The 2nd U.S. Circuit Court of Appeals in Manhattan ruled Monday that President Donald Trump's tax returns must be handed over to a state grand jury. Trump's lawyer Jay Sekulow said that his legal team will appeal the ruling to the Supreme Court.

"The decision of the Second Circuit will be taken to the Supreme Court. The issue raised in this case goes to the heart of our Republic. The constitutional issues are significant," Sekulow said in a statement.

The Manhattan District Attorney's Office has sought Trump's tax records while investigating whether two women who Trump may have had affairs with were paid hush money before the 2016 presidential election. In October, a federal district court judge in Manhattan rejected Trump’s effort to protect his tax returns from Manhattan state prosecutors, who in September had subpoenaed his accounting firm, Mazars USA, to get access to his personal and corporate tax returns since 2011.

Trump's legal team has claimed that he is shielded from such investigations due to his status as president. In October, Trump attorney William Consovoy told the court that Trump is immune from criminal investigations during the presidency, even if he shot someone on New York City's Fifth Avenue.

During the 2016 presidential election, the release of Trump's tax returns was a major source of controversy. He has said that he wouldn't release his tax returns because he says he is under a federal audit.

During the 2016 campaign and as recently as April, polls have shown that Americans want to see Trump's taxes, with 64% saying he should release them and 29% saying he shouldn't.

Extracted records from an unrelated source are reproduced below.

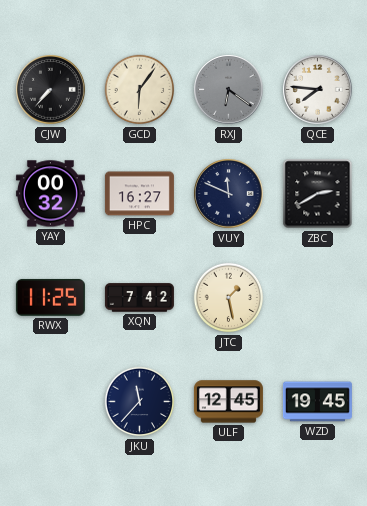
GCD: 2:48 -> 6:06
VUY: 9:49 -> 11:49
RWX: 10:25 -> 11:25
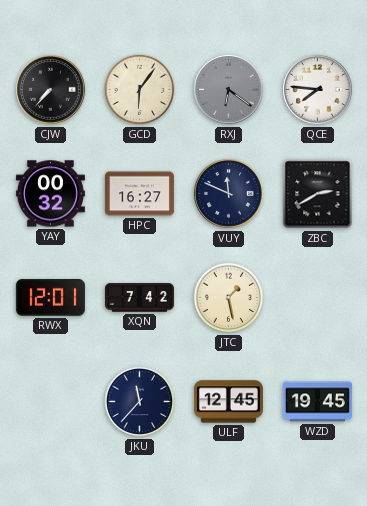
RWX: 11:25 -> 12:01
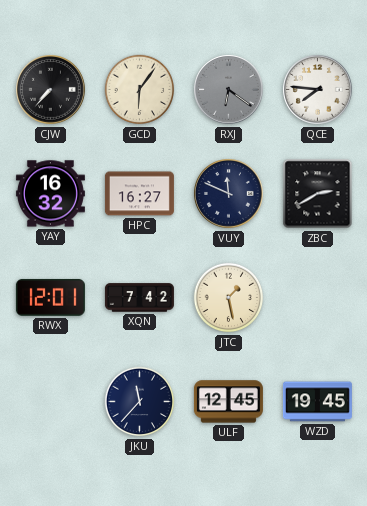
YAY: 00:32 -> 16:32
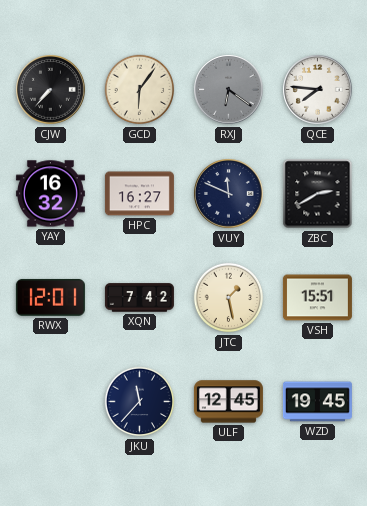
VSH: none -> 15:51
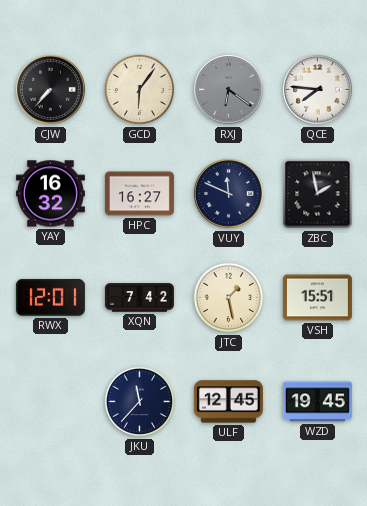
ZBC: 2:40 -> 1:58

Democrats have urged for the tax returns to be released because they believe that he could have committed financial fraud. Former Trump lawyer Michael Cohen has cast doubt on whether Trump is under an audit and has claimed that Trump does not want his tax returns scrutinized by the public out of fears of possible penalties.

Every president since Richard Nixon has released at least some of their tax returns to the public. Nixon released his tax returns in the midst of a controversy over whether he had paid too little.